I just can't see a skinny meth head teen or early 20's doing all of this. It had to be somebody really strong to take on three people and a dog and get away without anybody seeing them and leaving no clues.
Kind of like Superman!
This is a great article on the effects of meth with examples:
"Billy Nicholls, former Hawthorn and Richmond footballer of
"exemplary" character, is sentenced to 11 years' jail after shooting two men in the leg in separate incidents while in an ice-induced psychosis.
▪ Police
investigate the ice usage of John Torney, 31, charged with murdering his girlfriend's two-year-old daughter after her body is discovered in the roof cavity of their house in Mildura, Victoria, with evidence of a blunt force injury.
▪ A 35-year-old man with a history of ice use is charged with
stabbing his mother and seven-year-old nephew to death outside their home in Lalor Park in Sydney's west.
Lawyers and judges are warning that newly addicted people, not previously known to the criminal justice system, are increasingly being charged with highly violent crimes on their first offences: armed robberies, aggravated burglaries, serious assaults and sex offences.
Professor Michael Farrell, director of the
National Drug and Alcohol Research Centre at the University of New South Wales, says he would love to know what proportion of ice users experience psychosis. .
"Initially we thought it was dose related, that when you take a lot, you go mad."

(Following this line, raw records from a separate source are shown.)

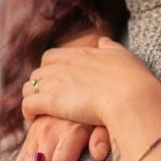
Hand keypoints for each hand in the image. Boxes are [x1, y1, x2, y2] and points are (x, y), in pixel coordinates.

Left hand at [22, 38, 160, 127]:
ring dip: (32, 98)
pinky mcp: (51, 101)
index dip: (50, 70)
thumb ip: (110, 48)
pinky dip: (28, 111)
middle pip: (38, 72)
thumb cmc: (132, 80)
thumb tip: (103, 41)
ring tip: (38, 112)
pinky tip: (34, 119)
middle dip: (39, 85)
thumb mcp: (123, 56)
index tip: (56, 82)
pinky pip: (28, 104)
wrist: (130, 97)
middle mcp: (65, 65)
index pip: (52, 57)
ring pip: (30, 87)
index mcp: (81, 54)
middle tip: (46, 100)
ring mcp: (56, 82)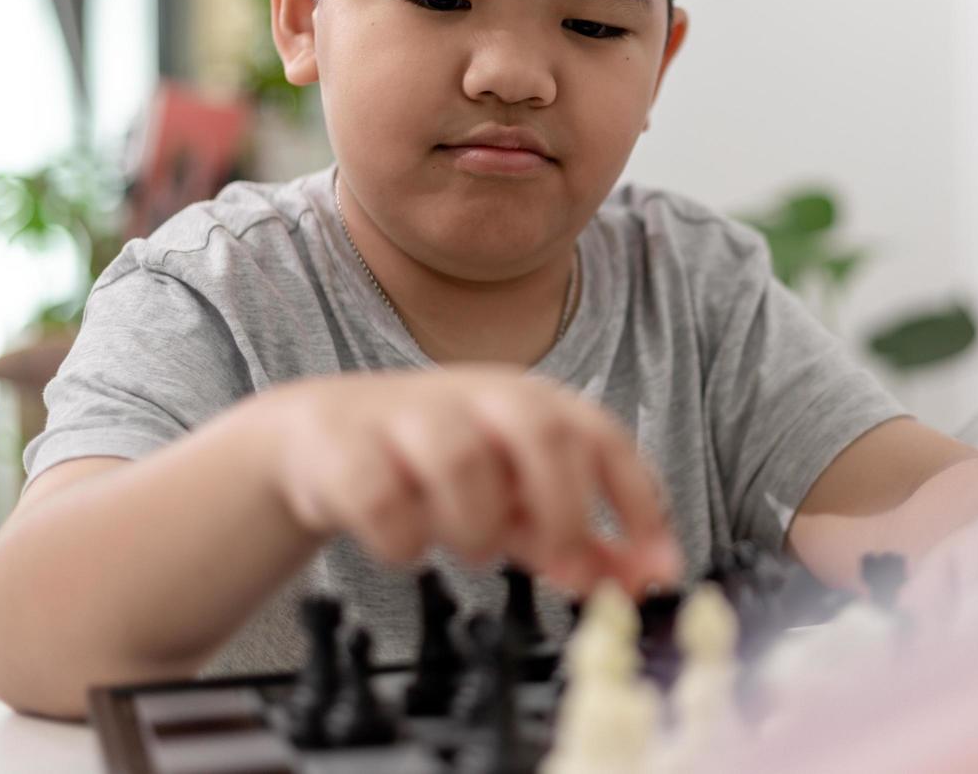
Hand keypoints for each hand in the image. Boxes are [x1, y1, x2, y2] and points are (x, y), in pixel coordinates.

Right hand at [259, 366, 680, 594]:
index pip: (602, 436)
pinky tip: (403, 544)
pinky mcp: (340, 447)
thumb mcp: (515, 501)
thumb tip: (644, 580)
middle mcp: (474, 396)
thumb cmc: (435, 469)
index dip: (638, 501)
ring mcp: (403, 415)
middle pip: (541, 432)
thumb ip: (580, 541)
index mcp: (528, 402)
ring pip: (461, 461)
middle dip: (561, 509)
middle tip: (555, 561)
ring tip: (470, 545)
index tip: (660, 567)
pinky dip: (402, 540)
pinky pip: (380, 498)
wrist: (317, 437)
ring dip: (477, 525)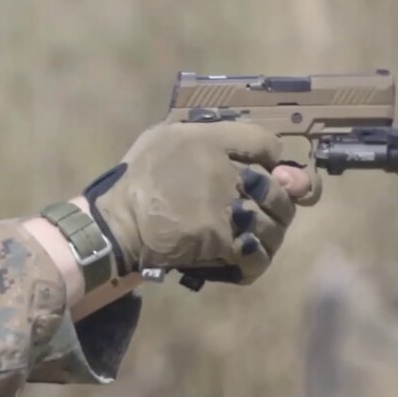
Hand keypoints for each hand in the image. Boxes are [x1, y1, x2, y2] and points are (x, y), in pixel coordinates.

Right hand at [83, 122, 318, 284]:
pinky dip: (255, 258)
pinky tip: (244, 255)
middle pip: (280, 187)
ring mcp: (226, 207)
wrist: (118, 225)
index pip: (266, 142)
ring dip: (267, 232)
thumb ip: (204, 138)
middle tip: (260, 210)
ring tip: (249, 235)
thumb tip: (242, 148)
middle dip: (277, 200)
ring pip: (275, 223)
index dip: (272, 159)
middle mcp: (224, 169)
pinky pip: (257, 254)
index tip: (265, 171)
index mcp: (208, 140)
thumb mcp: (163, 139)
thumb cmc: (138, 181)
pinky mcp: (221, 240)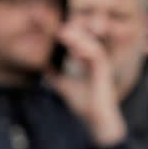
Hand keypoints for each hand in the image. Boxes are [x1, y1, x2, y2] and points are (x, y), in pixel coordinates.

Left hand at [45, 23, 126, 146]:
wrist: (95, 121)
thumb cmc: (84, 105)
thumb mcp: (64, 86)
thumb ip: (55, 75)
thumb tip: (42, 67)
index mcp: (88, 61)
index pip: (80, 41)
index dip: (70, 33)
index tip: (54, 30)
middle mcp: (96, 60)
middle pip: (87, 38)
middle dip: (74, 30)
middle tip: (58, 27)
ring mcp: (102, 64)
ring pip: (91, 43)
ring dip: (78, 37)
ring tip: (63, 32)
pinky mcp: (105, 71)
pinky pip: (97, 54)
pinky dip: (85, 48)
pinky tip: (73, 48)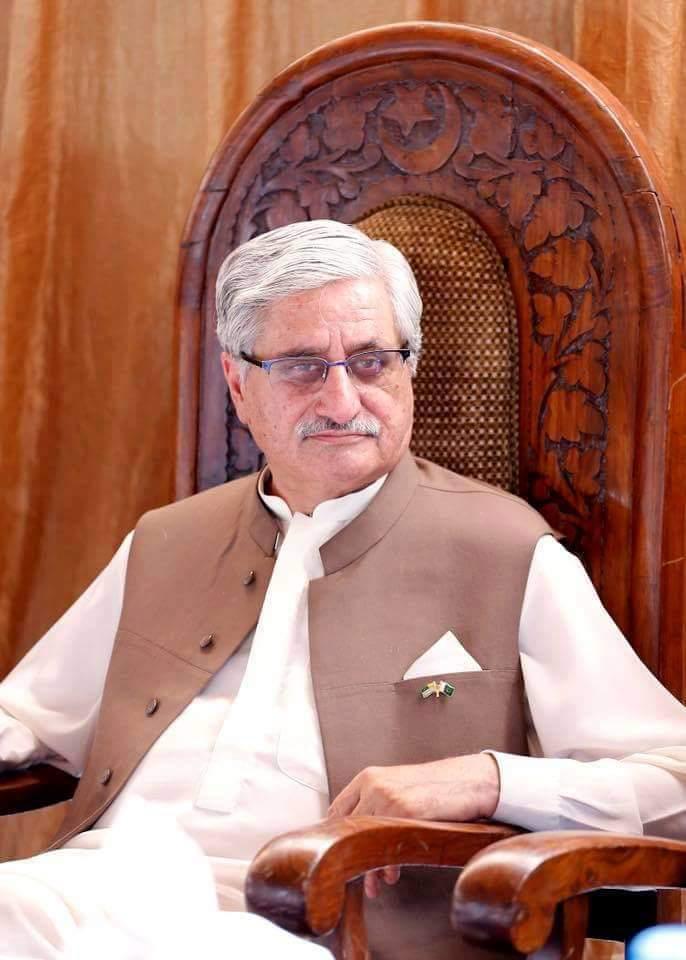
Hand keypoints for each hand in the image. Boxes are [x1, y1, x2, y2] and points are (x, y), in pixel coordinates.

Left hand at [328, 754, 499, 898]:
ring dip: (370, 867)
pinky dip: (387, 865)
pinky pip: (387, 846)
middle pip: (347, 828)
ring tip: (375, 884)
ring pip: (365, 840)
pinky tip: (391, 876)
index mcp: (368, 777)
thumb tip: (357, 835)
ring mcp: (386, 798)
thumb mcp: (397, 786)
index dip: (337, 835)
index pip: (337, 809)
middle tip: (356, 877)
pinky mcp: (404, 812)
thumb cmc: (435, 788)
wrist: (468, 780)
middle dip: (352, 855)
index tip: (340, 853)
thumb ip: (375, 802)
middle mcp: (372, 785)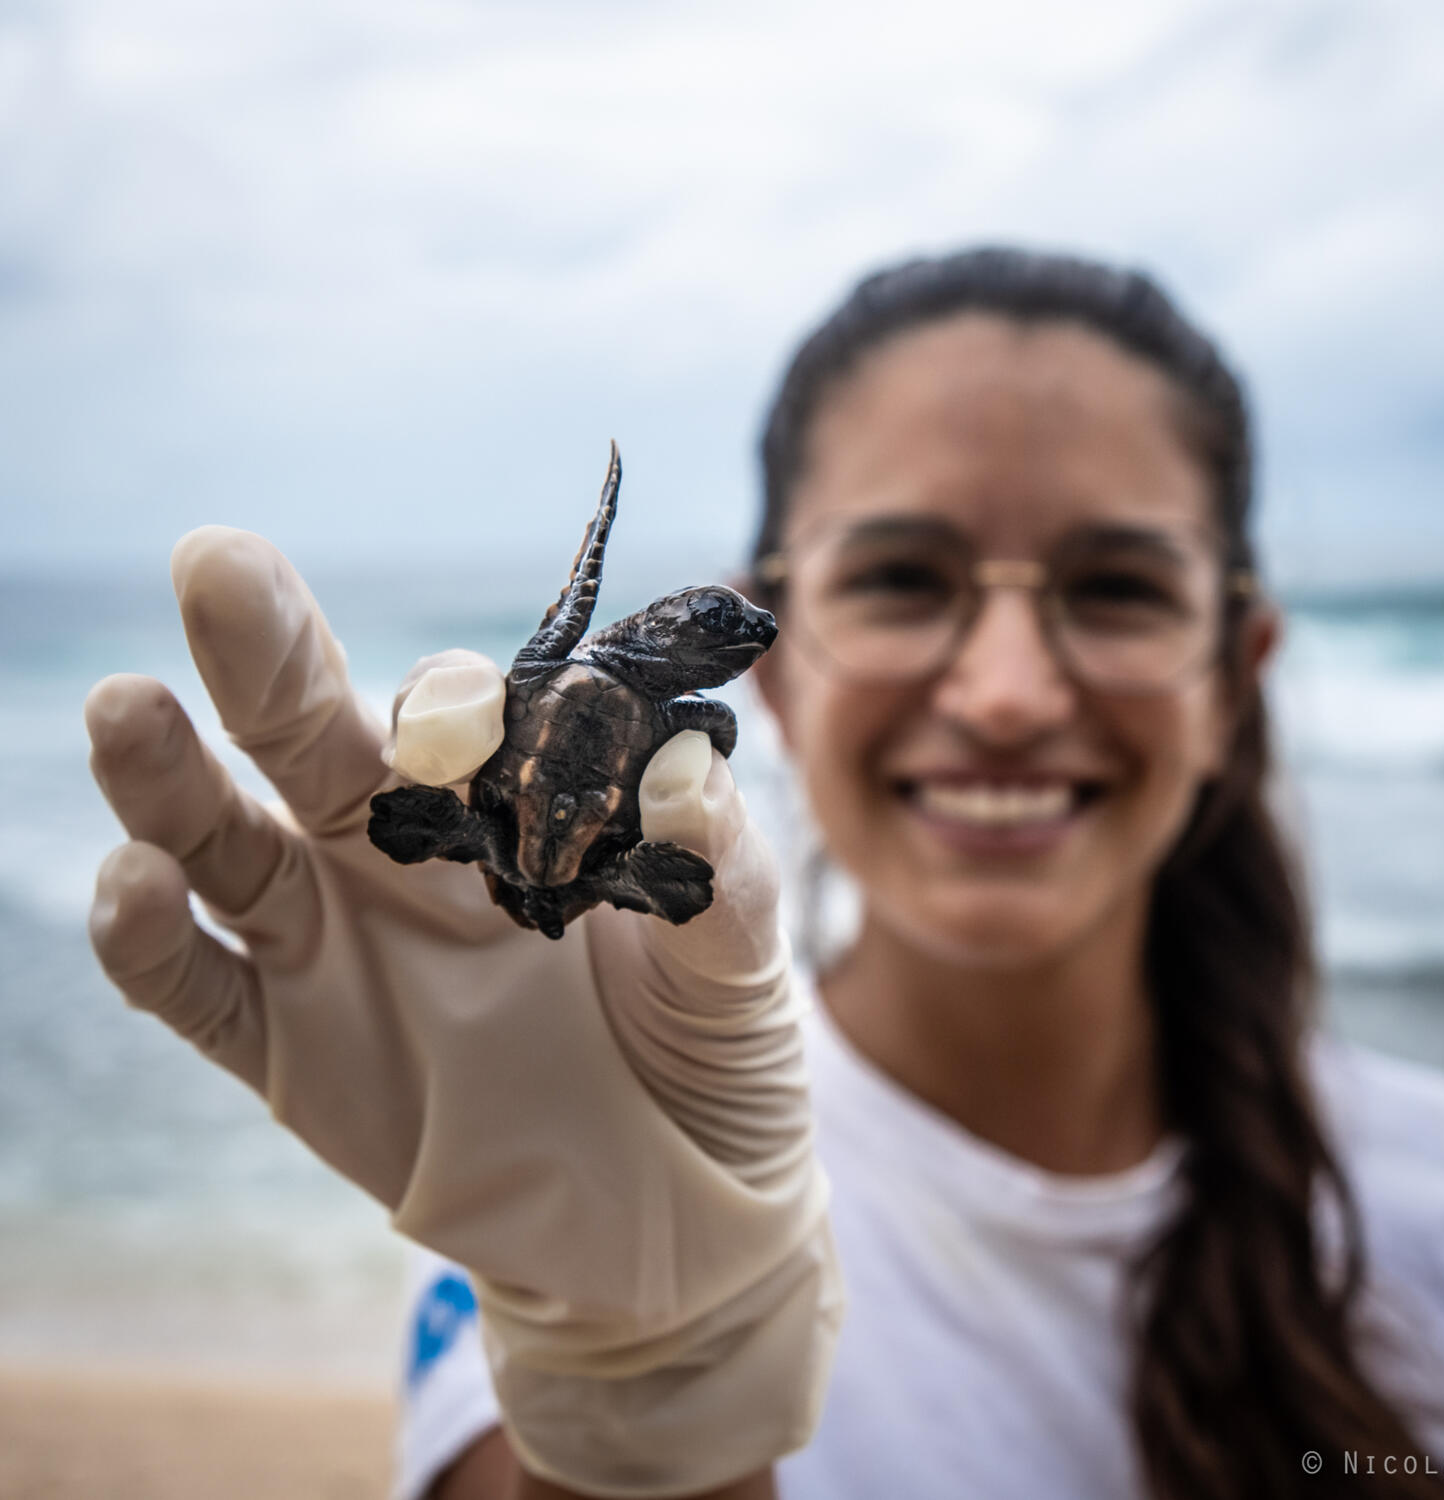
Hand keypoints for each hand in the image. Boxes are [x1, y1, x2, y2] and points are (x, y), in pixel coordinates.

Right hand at [85, 528, 840, 1497]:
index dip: (469, 710)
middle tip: (218, 562)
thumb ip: (718, 873)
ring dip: (172, 780)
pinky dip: (153, 941)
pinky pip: (200, 989)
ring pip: (231, 845)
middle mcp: (408, 858)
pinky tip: (134, 885)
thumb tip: (685, 773)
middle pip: (319, 742)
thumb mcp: (739, 966)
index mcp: (516, 813)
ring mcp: (338, 947)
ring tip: (128, 708)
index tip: (496, 721)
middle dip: (268, 657)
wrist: (683, 1227)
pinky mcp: (292, 1050)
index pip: (468, 723)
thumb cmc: (712, 1063)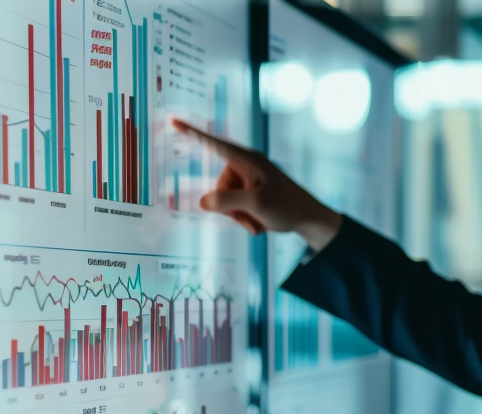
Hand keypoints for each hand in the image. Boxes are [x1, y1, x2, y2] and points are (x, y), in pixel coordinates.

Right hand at [171, 117, 343, 249]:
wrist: (309, 219)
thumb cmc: (287, 206)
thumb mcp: (256, 204)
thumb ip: (227, 201)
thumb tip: (203, 202)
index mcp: (247, 160)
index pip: (213, 144)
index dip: (191, 133)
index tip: (172, 121)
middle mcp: (245, 166)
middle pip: (218, 186)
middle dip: (229, 207)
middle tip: (250, 216)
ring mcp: (247, 180)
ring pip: (224, 200)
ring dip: (237, 216)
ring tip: (256, 222)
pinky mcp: (250, 192)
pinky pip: (233, 207)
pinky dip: (242, 218)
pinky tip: (258, 225)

But it turns out to be more complex than that. One of ice's unusual attributes is that, in contrast to some other drugs, the brains of long-term users become more rather than less sensitised to it, so that smaller doses can have bigger effects.
"It's important not to be too simplistic about these chemicals in the brain," Professor Farrell said.
The "incredibly complex connections" between all the different brain parts are not well understood, but overactivity in one part of the brain can lead to underactivity in another part.
The combination of paranoia and hyper-arousal can add up to violence, he said."